What you should do -> When you reach the line with "Beni immobili e gesti" in the data below, begin printing lines exactly, and stop once the line with "به معرفی آن‌ها" has been printed.

Stored items ->
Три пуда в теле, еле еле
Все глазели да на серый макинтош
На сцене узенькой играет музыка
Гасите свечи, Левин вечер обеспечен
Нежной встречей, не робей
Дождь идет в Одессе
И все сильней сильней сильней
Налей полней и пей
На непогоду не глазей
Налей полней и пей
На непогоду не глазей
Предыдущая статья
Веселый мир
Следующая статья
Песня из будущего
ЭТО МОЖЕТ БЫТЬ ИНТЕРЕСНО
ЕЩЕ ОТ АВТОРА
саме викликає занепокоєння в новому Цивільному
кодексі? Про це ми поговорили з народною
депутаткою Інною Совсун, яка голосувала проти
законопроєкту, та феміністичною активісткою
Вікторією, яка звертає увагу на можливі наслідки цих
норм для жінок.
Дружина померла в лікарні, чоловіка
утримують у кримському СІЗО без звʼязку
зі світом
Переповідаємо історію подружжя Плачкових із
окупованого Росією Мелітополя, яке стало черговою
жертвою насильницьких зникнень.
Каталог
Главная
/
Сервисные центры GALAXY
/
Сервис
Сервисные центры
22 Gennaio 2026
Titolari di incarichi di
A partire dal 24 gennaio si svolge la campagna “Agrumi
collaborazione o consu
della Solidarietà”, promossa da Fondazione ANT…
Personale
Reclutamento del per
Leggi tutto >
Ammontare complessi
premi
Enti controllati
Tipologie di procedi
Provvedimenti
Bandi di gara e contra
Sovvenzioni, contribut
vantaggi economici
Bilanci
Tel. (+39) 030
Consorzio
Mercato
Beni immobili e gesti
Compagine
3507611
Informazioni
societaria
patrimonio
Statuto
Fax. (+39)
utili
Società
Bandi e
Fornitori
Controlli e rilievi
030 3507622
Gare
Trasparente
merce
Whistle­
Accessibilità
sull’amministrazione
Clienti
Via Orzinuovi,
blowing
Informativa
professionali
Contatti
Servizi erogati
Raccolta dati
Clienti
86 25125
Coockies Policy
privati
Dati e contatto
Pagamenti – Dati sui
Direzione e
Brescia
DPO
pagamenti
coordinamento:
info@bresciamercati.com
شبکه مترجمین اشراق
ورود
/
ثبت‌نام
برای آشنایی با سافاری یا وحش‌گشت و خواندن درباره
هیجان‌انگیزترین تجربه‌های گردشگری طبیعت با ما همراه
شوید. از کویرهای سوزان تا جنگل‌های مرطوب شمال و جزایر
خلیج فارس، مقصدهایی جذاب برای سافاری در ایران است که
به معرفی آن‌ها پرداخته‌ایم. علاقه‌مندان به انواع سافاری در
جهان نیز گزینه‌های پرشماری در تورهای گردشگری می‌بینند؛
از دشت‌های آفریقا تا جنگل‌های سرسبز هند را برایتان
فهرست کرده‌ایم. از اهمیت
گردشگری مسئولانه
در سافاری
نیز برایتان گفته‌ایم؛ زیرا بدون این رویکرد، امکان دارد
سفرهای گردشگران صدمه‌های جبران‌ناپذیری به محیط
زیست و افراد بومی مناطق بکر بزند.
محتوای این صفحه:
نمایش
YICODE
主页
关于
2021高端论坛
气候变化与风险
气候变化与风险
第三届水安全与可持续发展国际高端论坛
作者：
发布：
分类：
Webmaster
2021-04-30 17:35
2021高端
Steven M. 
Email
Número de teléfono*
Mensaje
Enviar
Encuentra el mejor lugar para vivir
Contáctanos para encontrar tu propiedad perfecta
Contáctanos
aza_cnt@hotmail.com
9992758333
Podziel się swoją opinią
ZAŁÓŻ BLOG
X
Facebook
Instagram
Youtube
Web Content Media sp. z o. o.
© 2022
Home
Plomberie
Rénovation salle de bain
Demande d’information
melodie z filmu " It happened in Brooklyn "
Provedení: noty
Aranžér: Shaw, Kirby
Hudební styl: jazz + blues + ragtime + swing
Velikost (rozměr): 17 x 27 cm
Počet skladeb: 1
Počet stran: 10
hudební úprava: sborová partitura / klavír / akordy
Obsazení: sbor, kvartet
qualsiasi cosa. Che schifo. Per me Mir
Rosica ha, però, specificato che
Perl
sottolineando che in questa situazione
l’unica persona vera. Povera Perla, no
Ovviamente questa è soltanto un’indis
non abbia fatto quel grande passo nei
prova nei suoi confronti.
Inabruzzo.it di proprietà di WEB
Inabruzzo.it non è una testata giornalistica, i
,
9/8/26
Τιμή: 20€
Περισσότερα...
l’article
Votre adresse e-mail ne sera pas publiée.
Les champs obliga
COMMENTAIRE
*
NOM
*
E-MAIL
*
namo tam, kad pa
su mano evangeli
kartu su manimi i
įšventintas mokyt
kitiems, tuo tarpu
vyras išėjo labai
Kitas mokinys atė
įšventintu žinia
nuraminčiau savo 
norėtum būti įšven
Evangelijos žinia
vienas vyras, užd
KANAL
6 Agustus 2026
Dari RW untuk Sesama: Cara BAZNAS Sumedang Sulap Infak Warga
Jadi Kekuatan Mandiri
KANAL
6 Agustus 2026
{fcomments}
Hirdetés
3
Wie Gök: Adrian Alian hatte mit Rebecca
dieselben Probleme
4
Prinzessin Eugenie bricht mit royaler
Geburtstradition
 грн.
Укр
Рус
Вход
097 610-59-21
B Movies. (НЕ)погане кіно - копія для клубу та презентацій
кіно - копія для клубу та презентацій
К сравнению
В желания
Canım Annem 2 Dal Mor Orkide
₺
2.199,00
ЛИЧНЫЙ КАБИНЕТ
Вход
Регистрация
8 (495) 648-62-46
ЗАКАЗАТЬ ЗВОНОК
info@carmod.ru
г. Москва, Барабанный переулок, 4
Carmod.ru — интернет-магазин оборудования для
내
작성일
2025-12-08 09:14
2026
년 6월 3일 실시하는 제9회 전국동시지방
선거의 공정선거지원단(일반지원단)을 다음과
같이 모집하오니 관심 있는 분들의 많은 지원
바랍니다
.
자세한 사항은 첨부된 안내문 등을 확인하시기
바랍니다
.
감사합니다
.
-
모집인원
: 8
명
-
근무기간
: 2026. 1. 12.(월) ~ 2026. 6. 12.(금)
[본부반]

Task answer ->
Beni immobili e gesti
Compagine
3507611
Informazioni
societaria
patrimonio
Statuto
Fax. (+39)
utili
Società
Bandi e
Fornitori
Controlli e rilievi
030 3507622
Gare
Trasparente
merce
Whistle­
Accessibilità
sull’amministrazione
Clienti
Via Orzinuovi,
blowing
Informativa
professionali
Contatti
Servizi erogati
Raccolta dati
Clienti
86 25125
Coockies Policy
privati
Dati e contatto
Pagamenti – Dati sui
Direzione e
Brescia
DPO
pagamenti
coordinamento:
info@bresciamercati.com
شبکه مترجمین اشراق
ورود
/
ثبت‌نام
برای آشنایی با سافاری یا وحش‌گشت و خواندن درباره
هیجان‌انگیزترین تجربه‌های گردشگری طبیعت با ما همراه
شوید. از کویرهای سوزان تا جنگل‌های مرطوب شمال و جزایر
خلیج فارس، مقصدهایی جذاب برای سافاری در ایران است که
به معرفی آن‌ها پرداخته‌ایم. علاقه‌مندان به انواع سافاری در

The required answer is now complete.